Google and NASA have demonstrated that quantum computing isn’t just a fancy trick, but almost certainly something actually useful — and they’re already working on commercial applications. What does that mean for existing startups and businesses? Simply put: nothing. But that doesn’t mean you can ignore it forever.
There are three main points that anyone concerned with the possibility of quantum computing affecting their work should understand.1. It’ll be a long time before anything really practical comes out of quantum computing.
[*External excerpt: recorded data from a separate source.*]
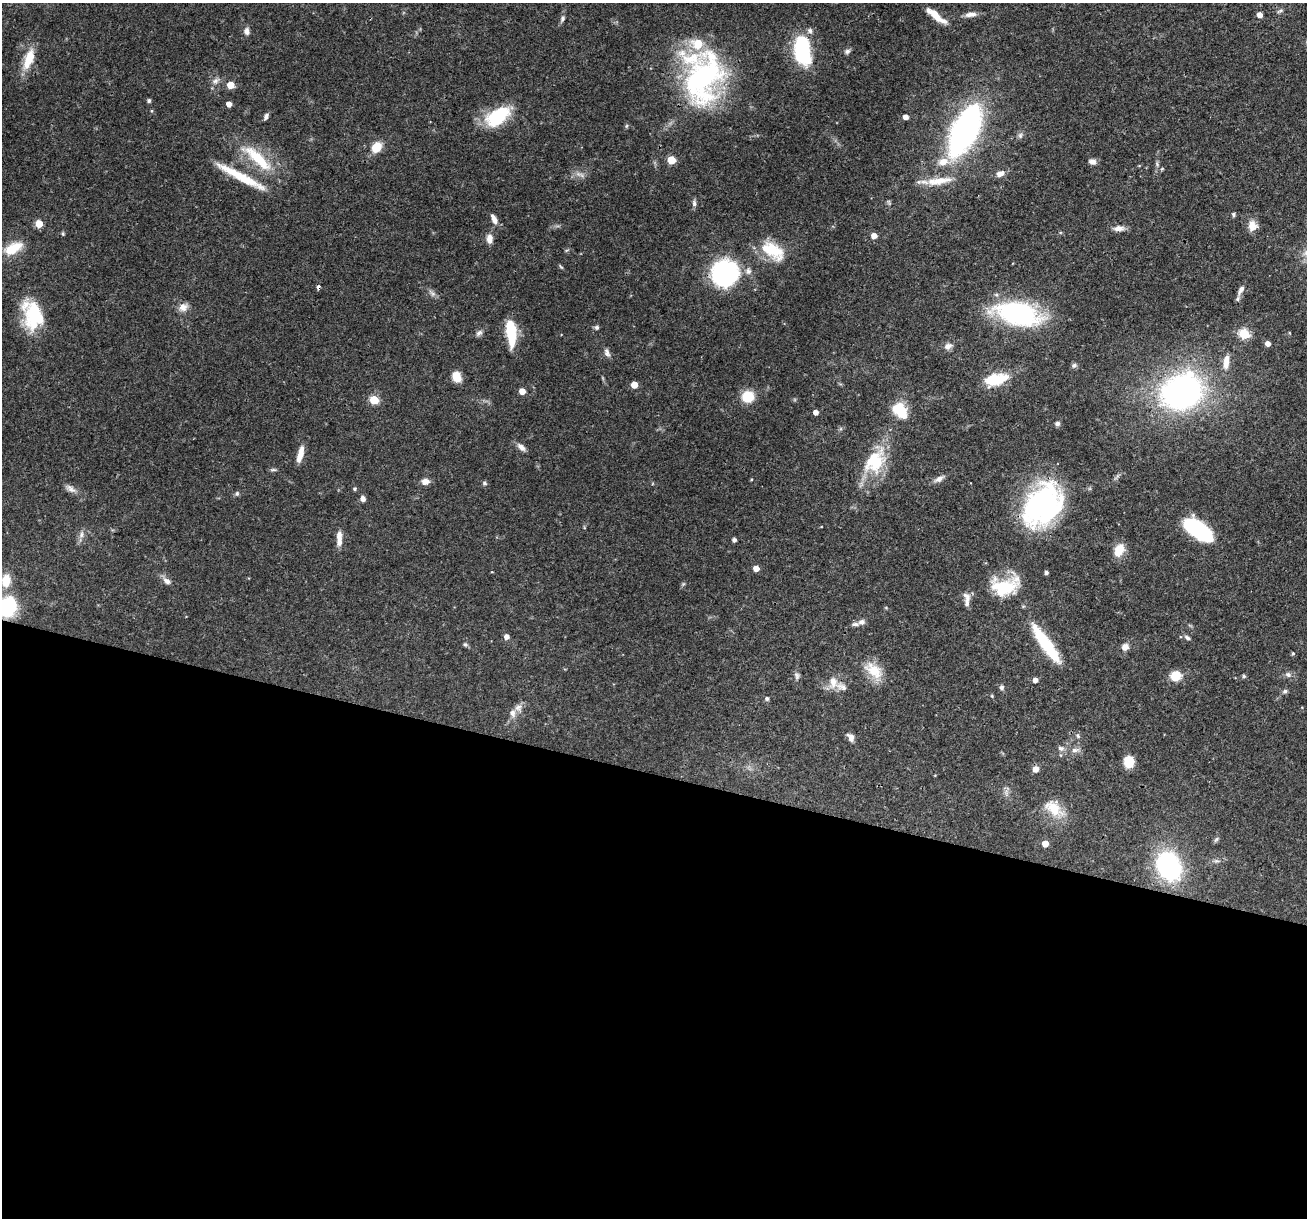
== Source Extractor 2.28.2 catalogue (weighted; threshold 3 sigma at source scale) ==
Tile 14 of 4 x 4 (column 2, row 4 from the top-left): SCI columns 1306-2610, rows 250-1465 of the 5220 x 5236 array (HDU 1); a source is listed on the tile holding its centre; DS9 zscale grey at full resolution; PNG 1309 x 1220 px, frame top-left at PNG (2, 3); no overlay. Shown black and unused: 37% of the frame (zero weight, under 3 of 4 exposures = <1% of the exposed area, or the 3 px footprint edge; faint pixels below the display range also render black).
Google showed that quantum computers are not only functional, but apparently scalable. But that doesn’t mean they’re scaling right now. And if they were, it doesn’t mean there’s anything useful you can do with them. What makes quantum computing effective is that it’s completely different from classical computing — and that also makes creating the software and algorithms that run on it essentially a completely unexplored space.There are theories, of course, and some elementary work on how to use these things to accomplish practical goals. But we are only just now arriving at the time when such theories can be tested at the most basic levels. The work that needs to happen isn’t so much “bringing to market” as “fundamental understanding.” Although it’s tempting to equate the beginning of quantum computing to the beginning of digital computing, in reality they are very different. Classical computing, with its 1s and 0s and symbolic logic, actually maps readily on to human thought processes and ways of thinking about information — with a little abstraction, of course. Quantum computing, on the other hand, is very different from how humans think about and interact with data. It doesn’t make intuitive sense, and not only because we haven’t developed the language for it. Our minds really just don’t work that way! So although even I can now claim to have operated a quantum computer (technically true), there are remarkably few people in the world who can say they can do so deliberately in pursuit of a specific problem. That means progress will be slow (by tech industry standards) and very limited for years to come as the basics of this science are established and the ideas of code and data that we have held for decades are loosened.